PROVIDED TEXT section start

Continuing to strengthen the company necessitates maintaining an employee base with enhanced skills, and streamlining workflow. Rosania’s involvement with the Delaware Valley Industrial Resource Center (DVIRC) is a key factor in that process. The DVIRC provides Ehmke with lean manufacturing training, front-line supervisor training, and business succession planning. The center also hosts a manufacturing council CEO roundtable, where Rosania meets monthly with about 15 other area manufacturers to discuss common business issues. “The training and consultation the DVIRC provides make us more productive,” Rosania says. “It teaches employees, improves their skills, and allows them to improve their position.”
In the beginning of 2007, Ehmke had 86 employees, including permanent and contract workers. Now that number has reached 132, and profits are steadily growing. “We’re trying to be a $10 million company by 2009, and we’re right on pace to do that,” Rosania says.
Rosania prepares company for the future
Though the bottom line is bursting with health at the moment, Rosania isn’t resting easy in that success. He’s already looking to the future and anticipating fluctuations in the market. “On a long-term basis, what we try to do is position our company to be a sustainable, growing company,” he says. “There’s probably going to be a decrease in demand in the direct military supplies, so we have to be prepared to meet that market condition when demand does decrease, or when that demand is opened up to global competition.” Rosania’s strategy is to add customers that fall outside the traditional channels through which they sell, using their existing competencies to make those products.

PROVIDED TEXT section end
SOURCE MATERIAL section start

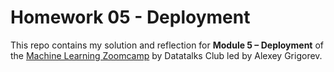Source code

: # Homework 05 - Deployment

This repo contains my solution and reflection for **Module 5 – Deployment** of the [Machine Learning Zoomcamp](https://github.com/DataTalksClub/machine-learning-zoomcamp/tree/master/05-deployment) by Datatalks Club led by Alexey Grigorev.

SOURCE MATERIAL section end

**EXERCISE REQUIREMENTS:**
1 – Repeat everything in the passage about Ehmke from "Rosania prepares company" down to "make those products.".
2 – Carry on the passage about Ehmke from where it stops.

**WRITTEN ANSWERS:**
1 –
Rosania prepares company for the future
Though the bottom line is bursting with health at the moment, Rosania isn’t resting easy in that success. He’s already looking to the future and anticipating fluctuations in the market. “On a long-term basis, what we try to do is position our company to be a sustainable, growing company,” he says. “There’s probably going to be a decrease in demand in the direct military supplies, so we have to be prepared to meet that market condition when demand does decrease, or when that demand is opened up to global competition.” Rosania’s strategy is to add customers that fall outside the traditional channels through which they sell, using their existing competencies to make those products.

2 –
One such product Ehmke developed was a fall protection safety harness to be used in the building trades—developed from a military-type harness that the company already produced. But the effort wasn’t entirely successful.
The fact that that particular endeavor failed isn’t a problem for Rosania, however. He knows that fulfillment of a vision is achieved through failures and successes, that it’s dependent on a team approach, and that there’s always another opportunity—in sports and in business. “The next day or the next game, they toss the ball back up, and you get to do it all over again,” he says.